Considering all this, what then does the news of Manhattan’s worst real estate sales in a decade mean for potential investors?
For sellers, of course, this is bad news as New York is currently in a buyer’s market. According to the New York Times, sellers in Manhattan have not been able to sell at the prices they would have last year. Although property owners may just have to cut their losses, this is a ripe market for investors looking to buy property on the cheap.
Before making a move though, investors should take note of new developments. As noted by the Commercial Observer, new tax rules like the increase in New York real estate transfer tax, and an expanded mansion tax for sales over $1 million, could affect potential investments. Even with a wealth of online tax tools available, most investors find that they cannot justify the financial implications resulting from these changes. This is especially relevant with the city’s notably large luxury market, as Yoreevo’s James McGrath explains how the value of Manhattan apartments has doubled, with a $1 million residence in 1989 now worth $2 million. Commercial and residential brokers speculate that the slump experienced by New York’s high-end condo market will only get worse due to the new tax regulations.
As a result of the new taxes, many investors looking to buy property have opted to buy elsewhere on the East coast, in areas such as Florida instead. But although the new rules have driven many to buy property outside of New York, this only leaves more opportunities for other investors looking to buy in the Big Apple, as prices for certain developments are sure to go down.

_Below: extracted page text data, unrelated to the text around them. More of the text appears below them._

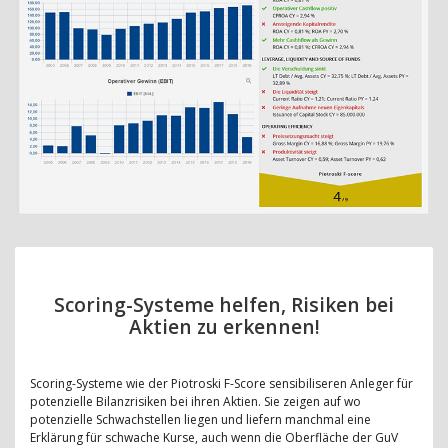
Scoring-Systeme helfen, Risiken bei
Aktien zu erkennen!
Scoring-Systeme wie der Piotroski F-Score sensibiliseren Anleger für
potenzielle Bilanzrisiken bei ihren Aktien. Sie zeigen auf wo
potenzielle Schwachstellen liegen und liefern manchmal eine
Erklärung für schwache Kurse, auch wenn die Oberfläche der GuV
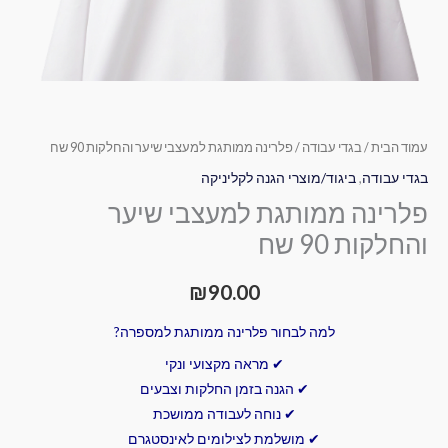
עמוד הבית
/
בגדי עבודה
/ פלרינה ממותגת למעצבי שיער והחלקות 90 שח
בגדי עבודה
,
ביגוד/מוצרי הגנה לקליניקה
פלרינה ממותגת למעצבי שיער
והחלקות 90 שח
₪
90.00
למה לבחור פלרינה ממותגת למספרה?
✔ מראה מקצועי ונקי
✔ הגנה בזמן החלקות וצבעים
✔ נוחה לעבודה ממושכת
✔ מושלמת לצילומים לאינסטגרם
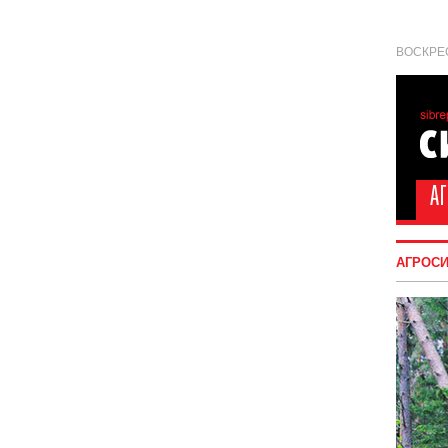
ВОСКРЕС
АГРОС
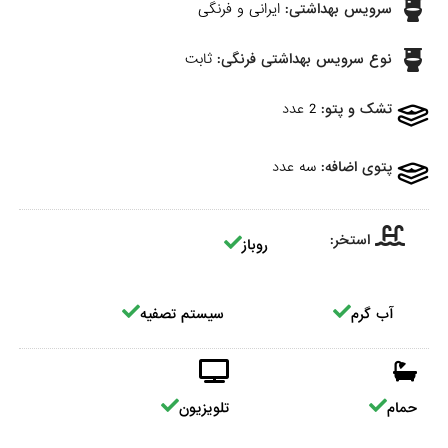
سرویس بهداشتی:
ایرانی و فرنگی
نوع سرویس بهداشتی فرنگی:
ثابت
تشک و پتو:
2 عدد
پتوی اضافه:
سه عدد
استخر:
روباز
آب گرم
سیستم تصفیه
حمام
تلویزیون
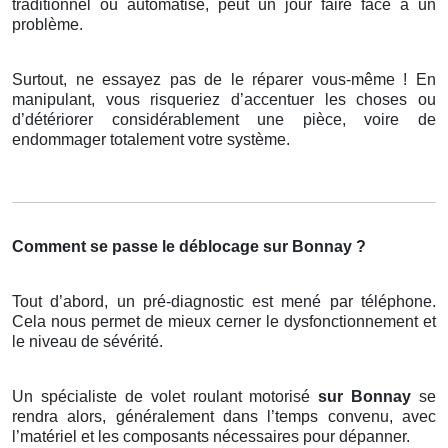
traditionnel ou automatisé, peut un jour faire face à un
problème.
Surtout, ne essayez pas de le réparer vous-même ! En
manipulant, vous risqueriez d’accentuer les choses ou
d’détériorer considérablement une pièce, voire de
endommager totalement votre système.
Comment se passe le déblocage sur Bonnay ?
Tout d’abord, un pré-diagnostic est mené par téléphone.
Cela nous permet de mieux cerner le dysfonctionnement et
le niveau de sévérité.
Un spécialiste de volet roulant motorisé
sur Bonnay
se
rendra alors, généralement dans l’temps convenu, avec
l’matériel et les composants nécessaires pour dépanner.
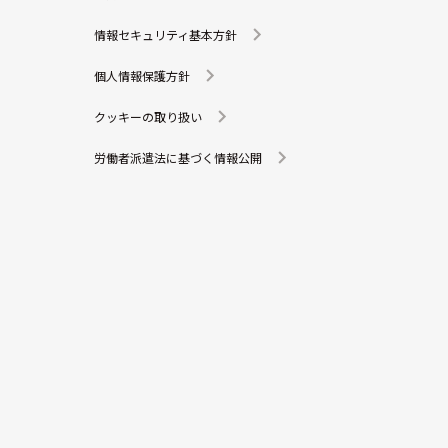
情報セキュリティ基本方針
個人情報保護方針
クッキーの取り扱い
労働者派遣法に基づく情報公開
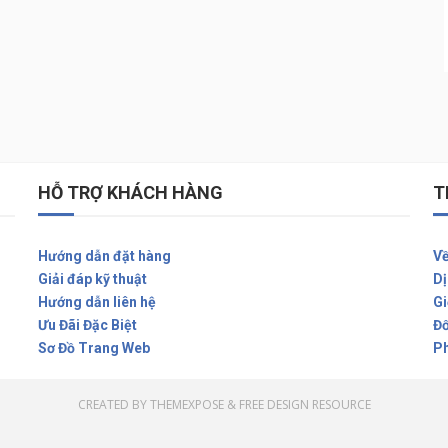
HỖ TRỢ KHÁCH HÀNG
T
Hướng dẫn đặt hàng
Về
Giải đáp kỹ thuật
Dị
Hướng dẫn liên hệ
Gi
Ưu Đãi Đặc Biệt
Đố
Sơ Đồ Trang Web
Ph
CREATED BY
THEMEXPOSE
&
FREE DESIGN RESOURCE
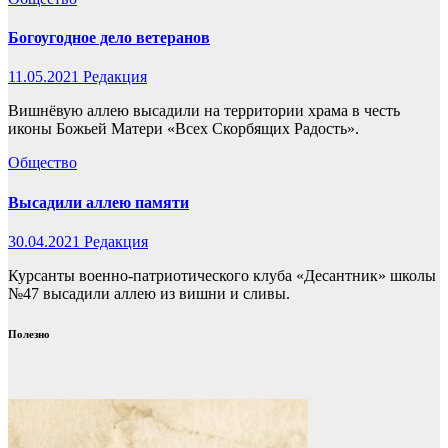
Богоугодное дело ветеранов
11.05.2021
Редакция
Вишнёвую аллею высадили на территории храма в честь
иконы Божьей Матери «Всех Скорбящих Радость».
Общество
Высадили аллею памяти
30.04.2021
Редакция
Курсанты военно-патриотического клуба «Десантник» школы
№47 высадили аллею из вишни и сливы.
Полезно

For investors still not convinced by the opportunities, the news of New York City Real Estate Investment Trusts (REIT) dropping may just do it. In a report by Bloomberg, the drop came about as a reaction to news of Amazon backpedaling on plans to build its headquarters in New York City, after facing intense pressure from local politicians and residents. Although many of the city’s residents were also hoping to benefit from the increasing job opportunities and revenue, they may not have to mourn for too long as a statement from Amazon has hinted at future development opportunities for their New York operations. The possibility of Amazon moving back in, only means that investors should seize the opportunity to buy now, as the drop in prices could well be reversed with Amazon’s return.
Seasoned investors know that with any crisis, there is also opportunity. While news of notably low real estate sales can prompt many to go into panic mode, taking a step back and evaluating your options could pay off.